» **Trecho do texto**
_ _ _ _ _

De olho nos negócios

Em "O Ouro de Moscou", escritor argentino defende que foi o interesse comercial, mais do que a militância comunista, que aproximou Buenos Aires da União Soviética

OSCAR PILAGALLO
ESPECIAL PARA A FOLHA

A diplomacia e as relações comerciais entre países costumam passar ao largo das ideologias e ser pautadas pelo pragmatismo. Exemplo dessa realidade foi a estreita conexão entre a União Soviética e a Argentina, tema de "O Ouro de Moscou", de Isidoro Gilbert.
O fato de ter havido aproximação entre um regime comunista e um país governado pelo peronismo e pela ditadura militar não é novidade. O que não se conheciam eram os mecanismos que viabilizavam o intercâmbio e os interesses por trás da operação.
A ideia que se tinha era que o Partido Comunista Argentino fazia essa ponte. De um lado, o PCA era o partido latino-americano mais submisso a Moscou, um disciplinador bolchevique dos comunistas do continente. De outro, o partido era tolerado pelos militares.
Embora a explicação tenha lógica, está distante da realidade. Gilbert demonstra, com base em cartas, depoimentos e farta documentação, que os comunistas argentinos tiveram participação secundária nas relações com os soviéticos.

_ _ _ _ _

» **Dados fornecidos**
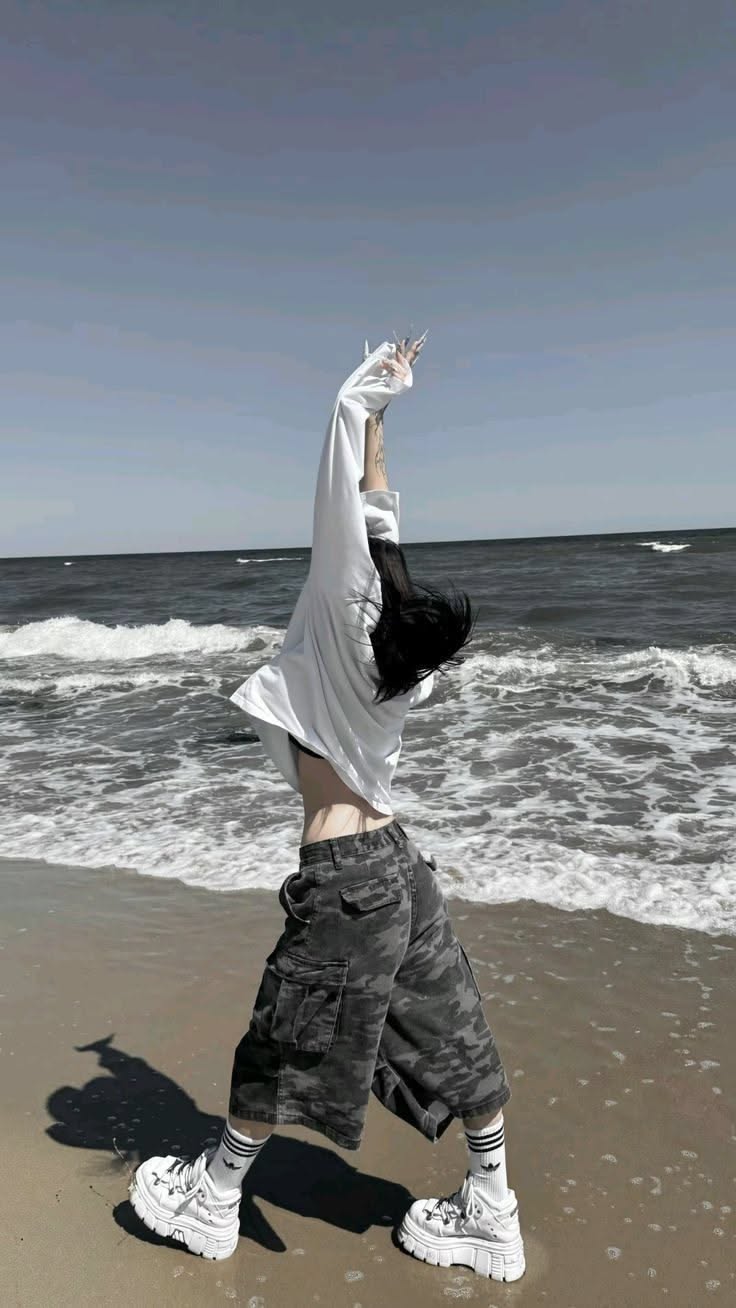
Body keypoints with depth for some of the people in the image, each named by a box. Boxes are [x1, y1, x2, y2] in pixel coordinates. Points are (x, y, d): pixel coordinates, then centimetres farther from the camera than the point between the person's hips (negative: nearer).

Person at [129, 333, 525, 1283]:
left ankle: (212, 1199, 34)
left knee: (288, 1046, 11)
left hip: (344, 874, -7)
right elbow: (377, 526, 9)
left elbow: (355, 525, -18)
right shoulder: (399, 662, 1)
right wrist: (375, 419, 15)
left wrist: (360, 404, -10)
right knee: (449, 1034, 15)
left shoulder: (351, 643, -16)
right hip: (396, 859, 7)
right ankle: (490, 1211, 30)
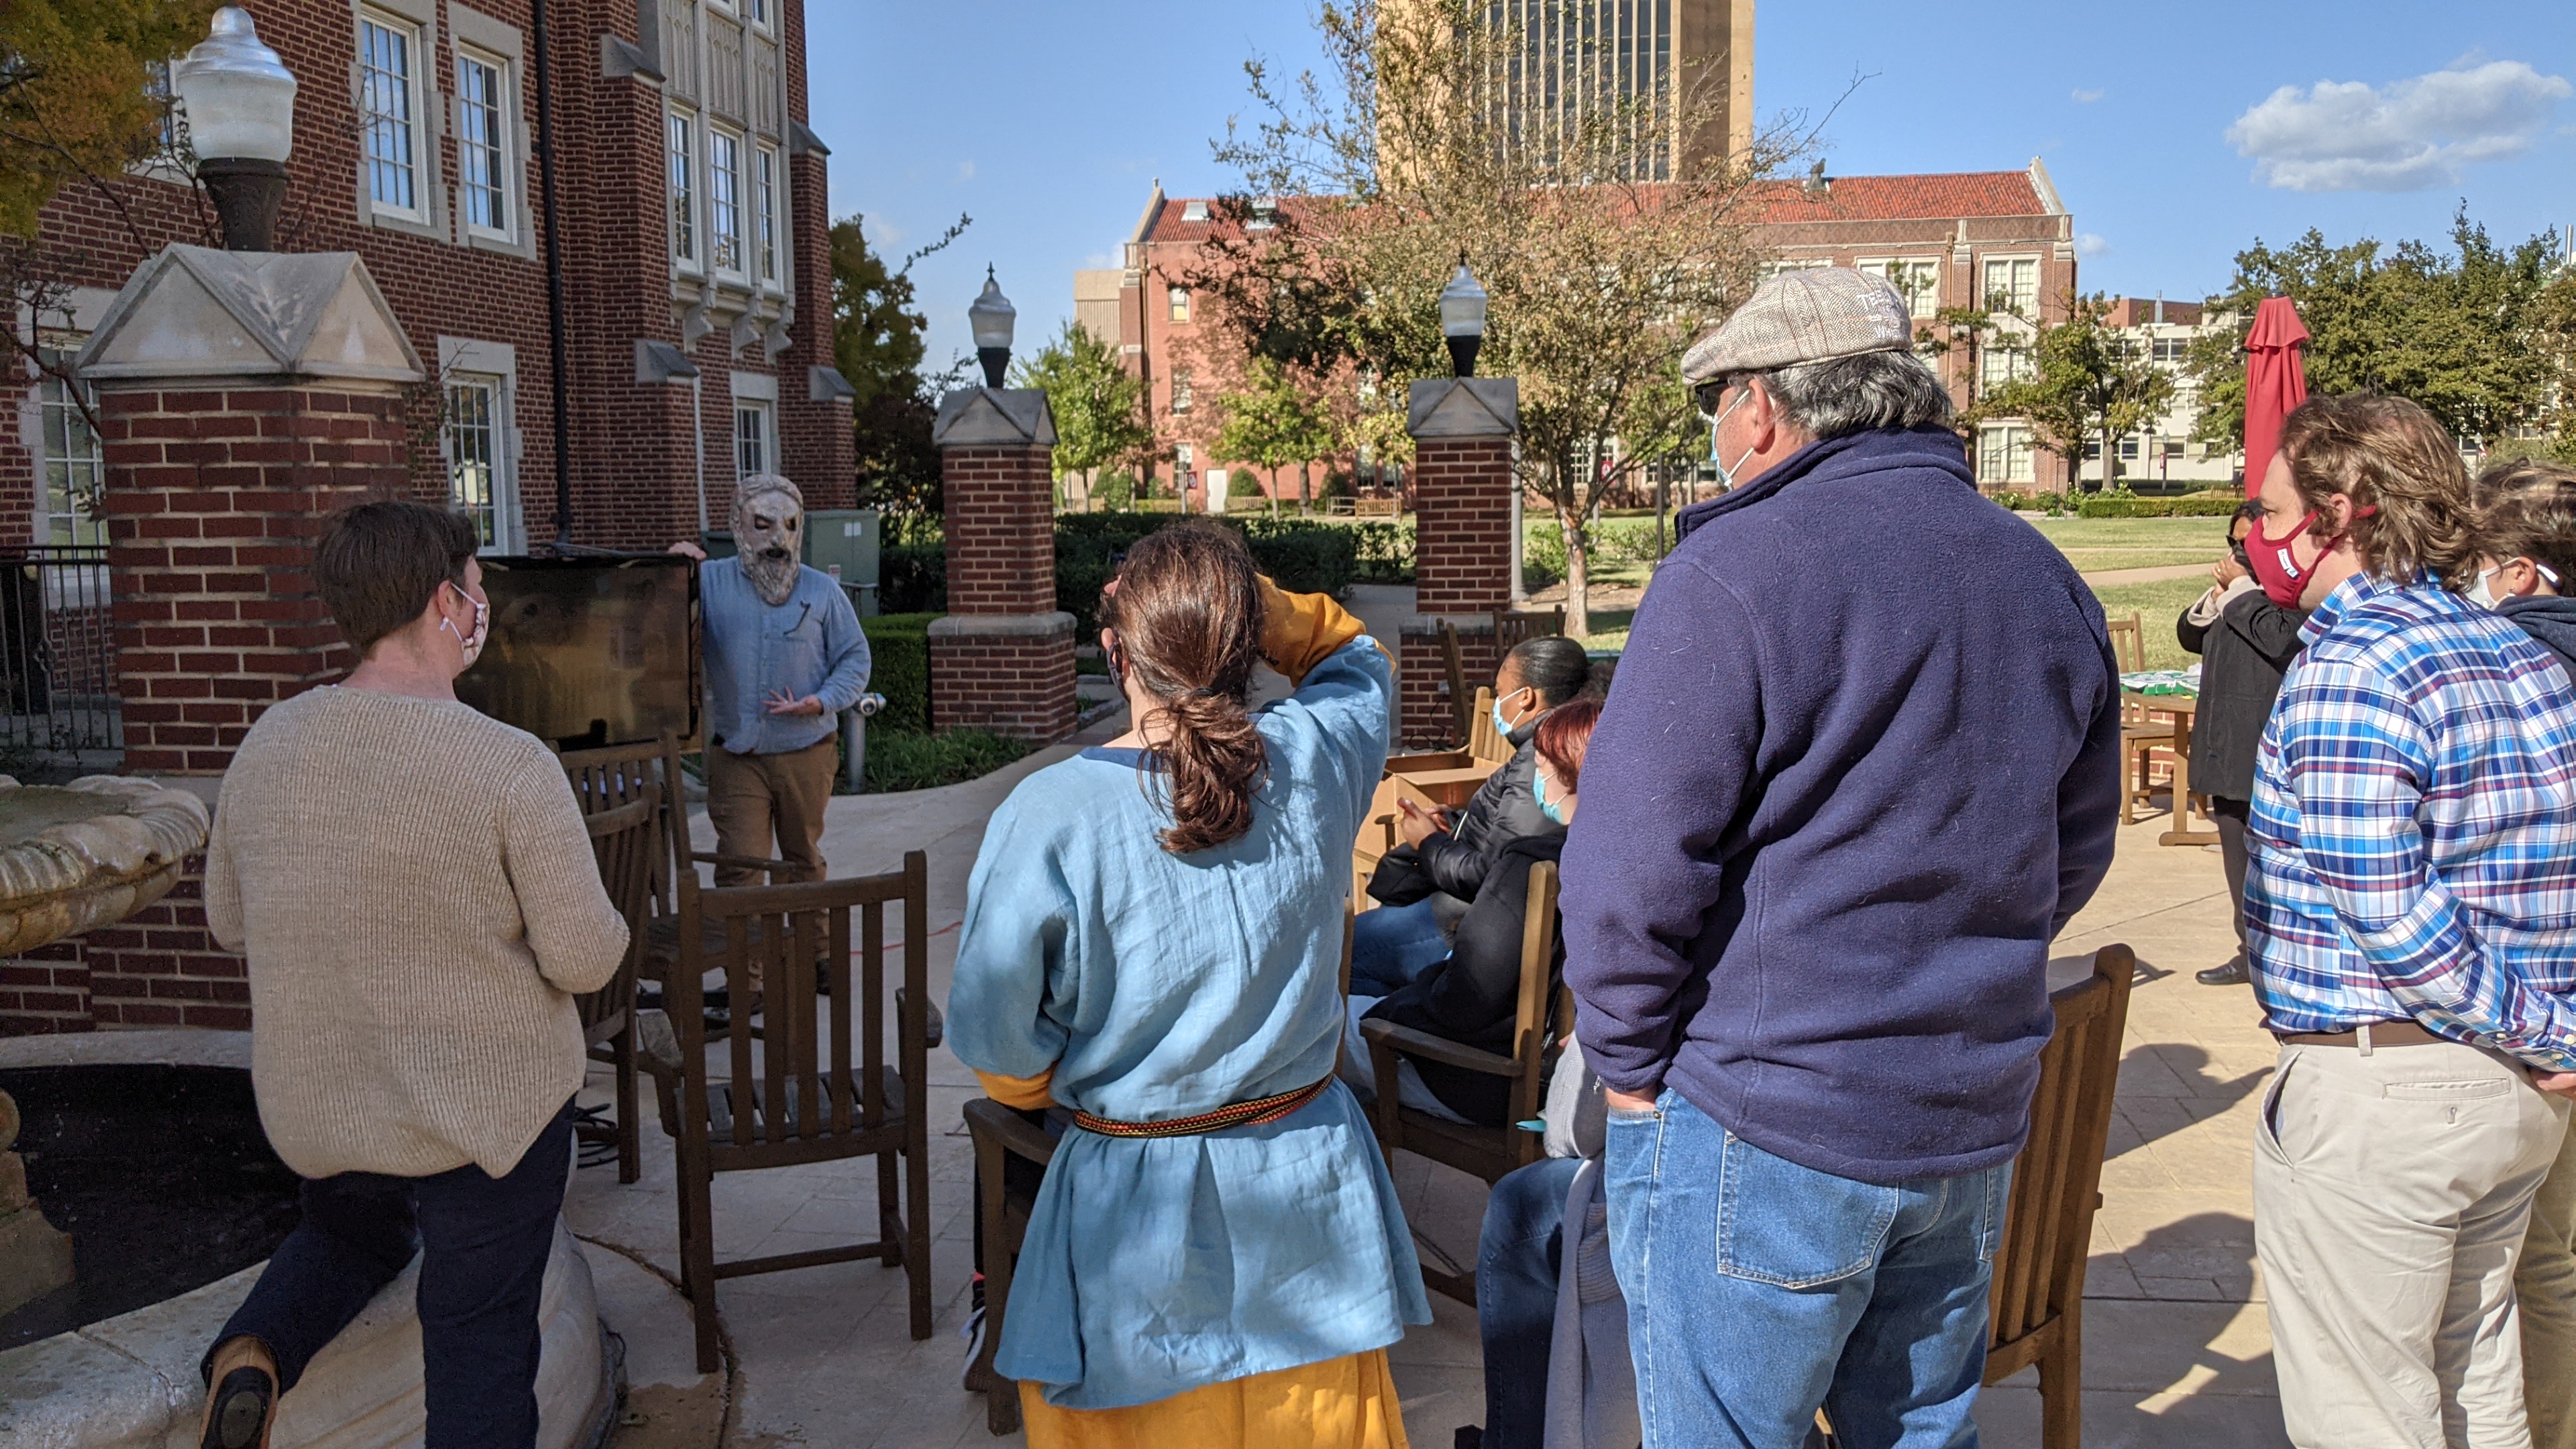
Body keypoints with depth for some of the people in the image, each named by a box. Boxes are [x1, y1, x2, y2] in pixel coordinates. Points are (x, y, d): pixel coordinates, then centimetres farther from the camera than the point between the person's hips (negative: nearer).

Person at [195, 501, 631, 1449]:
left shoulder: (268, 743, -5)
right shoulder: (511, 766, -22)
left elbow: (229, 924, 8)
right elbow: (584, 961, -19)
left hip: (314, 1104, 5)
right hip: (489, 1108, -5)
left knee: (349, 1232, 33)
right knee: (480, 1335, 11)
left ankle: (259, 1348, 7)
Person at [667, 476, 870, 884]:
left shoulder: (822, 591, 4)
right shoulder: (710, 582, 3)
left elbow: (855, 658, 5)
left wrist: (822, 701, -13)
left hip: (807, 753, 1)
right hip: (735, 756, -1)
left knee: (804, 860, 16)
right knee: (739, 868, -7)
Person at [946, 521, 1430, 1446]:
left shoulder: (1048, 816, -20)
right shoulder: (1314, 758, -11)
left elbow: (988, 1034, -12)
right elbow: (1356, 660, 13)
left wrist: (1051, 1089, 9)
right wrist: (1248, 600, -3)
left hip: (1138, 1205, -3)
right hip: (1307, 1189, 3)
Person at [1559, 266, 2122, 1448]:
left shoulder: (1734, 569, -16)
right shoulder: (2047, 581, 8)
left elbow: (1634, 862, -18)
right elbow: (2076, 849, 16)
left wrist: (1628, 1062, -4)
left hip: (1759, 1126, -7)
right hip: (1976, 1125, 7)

_ _ _ _ _

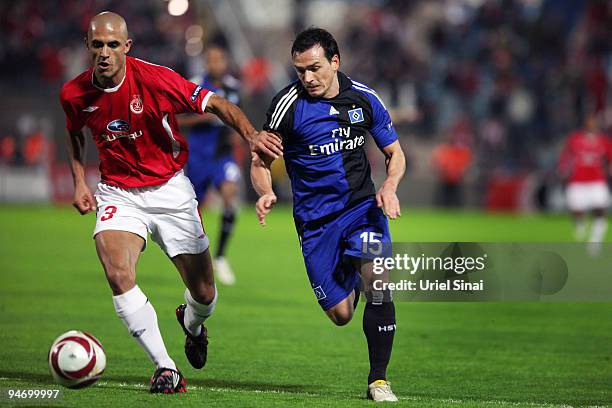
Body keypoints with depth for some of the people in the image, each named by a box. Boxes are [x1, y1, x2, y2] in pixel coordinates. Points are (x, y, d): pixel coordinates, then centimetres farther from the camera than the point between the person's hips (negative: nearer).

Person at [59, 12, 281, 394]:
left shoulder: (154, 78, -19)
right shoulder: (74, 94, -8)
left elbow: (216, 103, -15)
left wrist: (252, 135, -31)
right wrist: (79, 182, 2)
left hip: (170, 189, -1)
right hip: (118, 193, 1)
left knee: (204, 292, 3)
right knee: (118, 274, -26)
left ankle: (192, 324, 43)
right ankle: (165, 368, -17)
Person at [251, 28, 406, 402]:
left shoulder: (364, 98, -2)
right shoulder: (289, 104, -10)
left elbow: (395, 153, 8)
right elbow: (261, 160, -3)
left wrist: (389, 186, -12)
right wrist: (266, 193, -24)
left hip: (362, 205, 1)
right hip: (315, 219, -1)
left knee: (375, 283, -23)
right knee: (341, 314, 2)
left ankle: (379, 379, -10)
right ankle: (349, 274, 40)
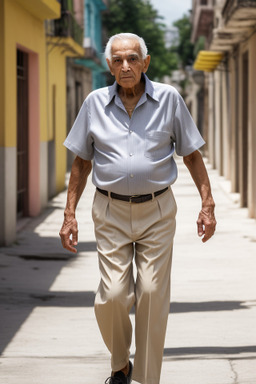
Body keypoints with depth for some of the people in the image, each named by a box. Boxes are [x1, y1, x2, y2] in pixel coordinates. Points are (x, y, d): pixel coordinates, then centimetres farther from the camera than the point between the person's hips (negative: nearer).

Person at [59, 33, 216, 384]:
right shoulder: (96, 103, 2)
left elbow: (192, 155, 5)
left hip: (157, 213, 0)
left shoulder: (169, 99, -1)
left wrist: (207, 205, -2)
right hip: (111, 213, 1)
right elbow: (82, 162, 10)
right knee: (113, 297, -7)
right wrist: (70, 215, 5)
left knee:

_ _ _ _ _

» **Complete o seguinte**
1. Nos registros, troque "hip" por "pelvis" no trecho que se inicia na linha que contém "left elbow: (855, 658, 5)" e se encerra na linha que contém "left shoulder: (1734, 569, -16)", reproduzindo esse trecho com todo o restante inalterado.
2. Dê prosseguimento ao texto sobre as relações entre a Argentina e a União Soviética a partir do ponto em que ele termina.

» **Respostas das atividades**
1.
left elbow: (855, 658, 5)
left wrist: (822, 701, -13)
left pelvis: (807, 753, 1)
right pelvis: (735, 756, -1)
left knee: (804, 860, 16)
right knee: (739, 868, -7)
Person at [946, 521, 1430, 1446]:
left shoulder: (1048, 816, -20)
right shoulder: (1314, 758, -11)
left elbow: (988, 1034, -12)
right elbow: (1356, 660, 13)
left wrist: (1051, 1089, 9)
right wrist: (1248, 600, -3)
left pelvis: (1138, 1205, -3)
right pelvis: (1307, 1189, 3)
Person at [1559, 266, 2122, 1448]:
left shoulder: (1734, 569, -16)

2.
Desde o início dos contatos, em 1946, a cúpula comunista da Argentina ignorava o que acontecia entre Buenos Aires e Moscou. Naquela época, logo após a Segunda Guerra Mundial, os comunistas hostilizavam Juan Domingo Perón [1895-1974], o caudilho que, com sua política de neutralidade, não apoiara os Aliados, entre os quais a União Soviética.
Mas, enquanto Victorio Codovilla, um dos principais dirigentes do PCA, se referia a um "naziperonismo", o governo argentino dava os primeiros passos para estabelecer relações diplomáticas e comerciais com os soviéticos.
Codovilla era o "olho de Moscou" na América Latina. Stalinista a ponto de ter se envolvido no assassinato de Trótski -adversário do chefe comunista-, Codovilla chegou a tentar convencer o dirigente brasileiro Luís Carlos Prestes [1898-1990] de sua posição contra os caudilhos da região.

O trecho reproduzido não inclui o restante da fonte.